Written task A ->
Find every line in the rows that contains the string "Política" and copy each of those lines.

Source text ->
• • • • • • •
Tag Archives: datascience

Useful datasets for Howard County election analysis

tl;dr: I release two useful Howard County election datasets in preparation for future posts.

In the coming days and weeks I’ll be posting some analyses of Howard County election results. Unfortunately the data released by the Howard County Board of Elections and the Maryland State Board of Elections is not always in the most useful form for analysis. In particular I was looking for per-precinct turnout statistics for the 2014 general election in Howard County, along with some way to match up precincts with the county council district of which they’re a part. That data is available in the 2014 general election results per precinct/district published by the Howard County Board of Elections, but unfortunately that document is a PDF document.

PDF files are great for reading by humans, but lousy for reading by machines. They violate guideline 8 in the Open Data Policy Guidelines published by the Sunlight Foundation:

For maximal access, data must be released in formats that lend themselves to easy and efficient reuse via technology. … This means releasing information in open formats (or “open standards”), in machine-readable formats, that are structured (or machine-processable) appropriately. … While formats such as HTML and PDF are easily opened for most computer users, these formats are difficult to convert the information to new uses.

Since the data I wanted wasn’t in a format I could use, I manually extracted the data from the PDF document and converted it into a useful format (Comma Separated Value or CSV format) myself. Then since someone else might find a use for them, I published the files online in a datasets area of my Github hocodata repository. The first two files are as follows:

  • hocomd-2014-precinct-council.csv. This dataset maps the 118 Howard County election precincts to the county council districts in which those precincts are included.
  • hocomd-2014-general-election-turnout.csv. This dataset contains turnout statistics for each of the 118 Howard County precincts in the 2014 general election, including the number of registered voters and ballots cast in each precinct on election day.

Stay tuned for some interesting ways to use this data.
• • • • • • •
The data ->
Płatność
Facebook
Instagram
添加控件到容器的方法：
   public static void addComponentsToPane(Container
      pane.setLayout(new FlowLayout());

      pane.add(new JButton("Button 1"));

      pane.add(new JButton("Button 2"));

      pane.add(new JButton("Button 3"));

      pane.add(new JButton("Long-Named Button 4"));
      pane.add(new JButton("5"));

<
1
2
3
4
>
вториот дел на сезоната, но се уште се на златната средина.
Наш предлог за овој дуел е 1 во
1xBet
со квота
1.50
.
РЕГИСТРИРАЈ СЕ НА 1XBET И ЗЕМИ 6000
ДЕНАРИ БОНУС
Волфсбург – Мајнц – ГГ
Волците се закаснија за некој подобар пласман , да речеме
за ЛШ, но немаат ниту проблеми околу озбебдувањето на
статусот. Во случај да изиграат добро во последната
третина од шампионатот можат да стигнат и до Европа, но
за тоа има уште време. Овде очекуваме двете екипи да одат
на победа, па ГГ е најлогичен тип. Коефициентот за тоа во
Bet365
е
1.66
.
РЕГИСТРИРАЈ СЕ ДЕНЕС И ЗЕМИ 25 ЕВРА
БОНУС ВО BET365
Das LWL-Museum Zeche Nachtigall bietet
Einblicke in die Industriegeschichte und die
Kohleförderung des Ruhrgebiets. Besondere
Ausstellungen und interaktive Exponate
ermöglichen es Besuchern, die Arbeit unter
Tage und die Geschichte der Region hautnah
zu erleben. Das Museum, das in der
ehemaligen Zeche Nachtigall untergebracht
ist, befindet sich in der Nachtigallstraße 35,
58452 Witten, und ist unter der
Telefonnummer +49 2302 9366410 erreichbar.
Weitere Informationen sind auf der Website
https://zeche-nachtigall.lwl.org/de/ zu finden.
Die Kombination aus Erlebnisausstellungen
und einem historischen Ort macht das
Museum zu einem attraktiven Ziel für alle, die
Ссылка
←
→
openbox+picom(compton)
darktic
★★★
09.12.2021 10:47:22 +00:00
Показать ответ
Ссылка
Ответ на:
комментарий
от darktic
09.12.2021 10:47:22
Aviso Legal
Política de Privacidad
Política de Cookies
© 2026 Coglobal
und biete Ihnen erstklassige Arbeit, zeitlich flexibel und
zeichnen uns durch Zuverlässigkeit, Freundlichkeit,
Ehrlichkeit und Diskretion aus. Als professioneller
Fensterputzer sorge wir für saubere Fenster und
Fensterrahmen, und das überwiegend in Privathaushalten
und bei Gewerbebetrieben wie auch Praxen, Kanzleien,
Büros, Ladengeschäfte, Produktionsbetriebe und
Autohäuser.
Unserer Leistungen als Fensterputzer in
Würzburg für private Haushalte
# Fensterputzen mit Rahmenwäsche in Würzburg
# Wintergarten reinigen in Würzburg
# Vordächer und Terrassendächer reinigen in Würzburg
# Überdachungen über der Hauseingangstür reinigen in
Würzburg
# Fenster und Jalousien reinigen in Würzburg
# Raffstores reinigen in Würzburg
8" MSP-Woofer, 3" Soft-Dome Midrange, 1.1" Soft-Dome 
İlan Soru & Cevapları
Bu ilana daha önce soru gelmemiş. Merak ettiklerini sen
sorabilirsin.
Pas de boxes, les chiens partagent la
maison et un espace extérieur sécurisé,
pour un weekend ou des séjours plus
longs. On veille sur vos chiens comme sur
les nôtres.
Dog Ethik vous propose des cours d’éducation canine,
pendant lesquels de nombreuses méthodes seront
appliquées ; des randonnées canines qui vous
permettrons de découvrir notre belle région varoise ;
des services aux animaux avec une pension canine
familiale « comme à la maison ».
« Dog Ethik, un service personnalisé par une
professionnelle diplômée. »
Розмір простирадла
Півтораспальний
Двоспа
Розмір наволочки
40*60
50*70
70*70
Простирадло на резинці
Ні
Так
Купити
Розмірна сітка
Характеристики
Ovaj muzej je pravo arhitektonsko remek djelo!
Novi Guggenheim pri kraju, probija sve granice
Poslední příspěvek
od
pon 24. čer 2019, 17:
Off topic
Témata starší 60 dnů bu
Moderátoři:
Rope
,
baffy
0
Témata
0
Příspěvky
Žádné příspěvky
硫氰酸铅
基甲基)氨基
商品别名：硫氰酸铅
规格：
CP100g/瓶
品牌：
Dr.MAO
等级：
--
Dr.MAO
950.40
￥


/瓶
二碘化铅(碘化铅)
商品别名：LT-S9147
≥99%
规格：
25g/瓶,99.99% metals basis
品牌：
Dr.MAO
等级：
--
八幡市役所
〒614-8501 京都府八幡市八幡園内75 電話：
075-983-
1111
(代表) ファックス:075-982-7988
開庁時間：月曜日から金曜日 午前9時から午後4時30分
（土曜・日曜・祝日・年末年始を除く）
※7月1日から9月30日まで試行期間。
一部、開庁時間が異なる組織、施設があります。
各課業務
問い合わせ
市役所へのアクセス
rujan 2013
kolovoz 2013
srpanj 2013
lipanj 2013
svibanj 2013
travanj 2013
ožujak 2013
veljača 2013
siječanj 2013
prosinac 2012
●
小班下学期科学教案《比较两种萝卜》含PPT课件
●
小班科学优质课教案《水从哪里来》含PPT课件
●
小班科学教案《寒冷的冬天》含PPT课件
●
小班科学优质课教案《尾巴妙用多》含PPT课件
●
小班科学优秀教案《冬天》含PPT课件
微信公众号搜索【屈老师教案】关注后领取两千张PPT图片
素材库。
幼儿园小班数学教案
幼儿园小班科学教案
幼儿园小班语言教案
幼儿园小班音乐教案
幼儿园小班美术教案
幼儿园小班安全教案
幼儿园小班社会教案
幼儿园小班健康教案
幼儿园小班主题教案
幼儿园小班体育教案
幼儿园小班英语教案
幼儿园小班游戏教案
• • • • • • •
Written task B ->
In the Howard County election post, what format was the data from the PDF converted into?

Your response A ->
Política de Privacidad
Política de Cookies

Your response B ->
Comma Separated Value (CSV) format.